Welcome to AKT Securikey

1. Why don't passwords work?

Weak passwords can be easily guessed

One reseller estimated that 80% of his clients used the word "password" as their Windows® logon password.

Weak passwords that take only seconds to compromise include names of close relatives, pet names, anniversary or birth dates, maiden names, common English words or combinations of the above.

Strong passwords get written down

Strong passwords contain at least eight alpha-numeric characters mixed in such a way that no English words are created. One network administrator was appalled to find post-it notes containing logon passwords stuck to the computer monitors of his users after issuing "strong passwords".

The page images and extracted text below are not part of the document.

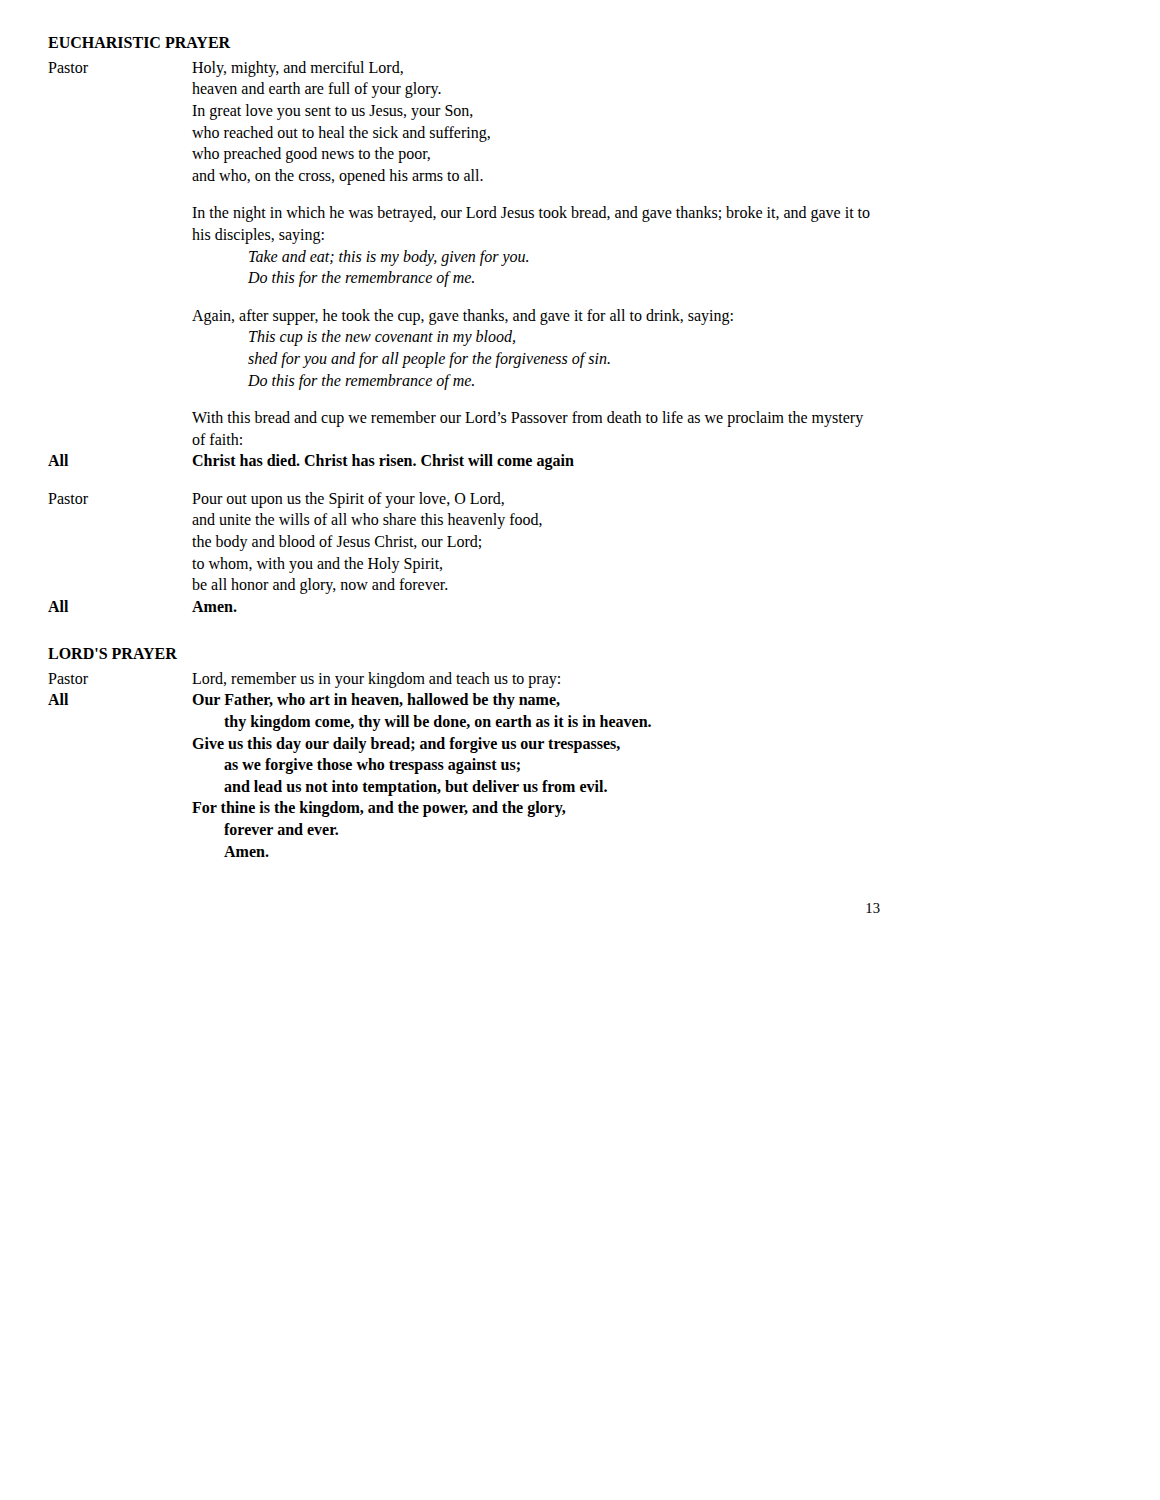Eucharistic Prayer
Pastor
Holy, mighty, and merciful Lord,
heaven and earth are full of your glory.
In great love you sent to us Jesus, your Son,
who reached out to heal the sick and suffering,
who preached good news to the poor,
and who, on the cross, opened his arms to all.
In the night in which he was betrayed, our Lord Jesus took bread, and gave thanks; broke it, and gave it to his disciples, saying:
Take and eat; this is my body, given for you.
Do this for the remembrance of me.
Again, after supper, he took the cup, gave thanks, and gave it for all to drink, saying:
This cup is the new covenant in my blood,
shed for you and for all people for the forgiveness of sin.
Do this for the remembrance of me.
With this bread and cup we remember our Lord’s Passover from death to life as we proclaim the mystery of faith:
All
Christ has died. Christ has risen. Christ will come again
Pastor
Pour out upon us the Spirit of your love, O Lord,
and unite the wills of all who share this heavenly food,
the body and blood of Jesus Christ, our Lord;
to whom, with you and the Holy Spirit,
be all honor and glory, now and forever.
All
Amen.
Lord's Prayer
Pastor
Lord, remember us in your kingdom and teach us to pray:
All
Our Father, who art in heaven, hallowed be thy name,
thy kingdom come, thy will be done, on earth as it is in heaven.
Give us this day our daily bread; and forgive us our trespasses,
as we forgive those who trespass against us;
and lead us not into temptation, but deliver us from evil.
For thine is the kingdom, and the power, and the glory,
forever and ever.
Amen.
13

Strong password policies require passwords to be changed frequently (every 30-90 days). Users simply cannot remember long strings of meaningless text, especially if that string changes every 30 days. They think their only hope for logging on, is to write down the string and hide it from the network administrator somewhere in their cubicle or work-space.

Even strong passwords can be cracked

The CERT® Coordination Center, a security clearing house and part of the Carnegie Mellon Institute, commissioned and then published research by Dr John D Howard. The following is taken from his paper entitled, "An analysis of Security Incidents".
"8.1.3.1 Password Vulnerabilities - The most frequently recorded vulnerability involved various problems with passwords, which were mentioned in 938 incidents (21.8%, column 18, Figure 8.3). There were 16 different combinations of keywords that indicated password problems. Most of the password vulnerabilities were in three categories: password files, generally indicating that a password file had been copied (592 incidents, 13.8%, 63.1% of password vulnerabilities), password cracking, which indicated that passwords had been determined by the operation of a password cracking tool (448 incidents, 10.4%, 47.8% of password vulnerabilities), and weak passwords, which could be easily guessed (156 incidents, 3.6%, 16.6% of password vulnerabilities). It is interesting to note that password cracking was recorded as an exploited vulnerability in nearly an order of magnitude more incidents than the tools used for the cracking (448 incidents mentioning password cracking, compared to 52 incidents mentioning password cracking tools)."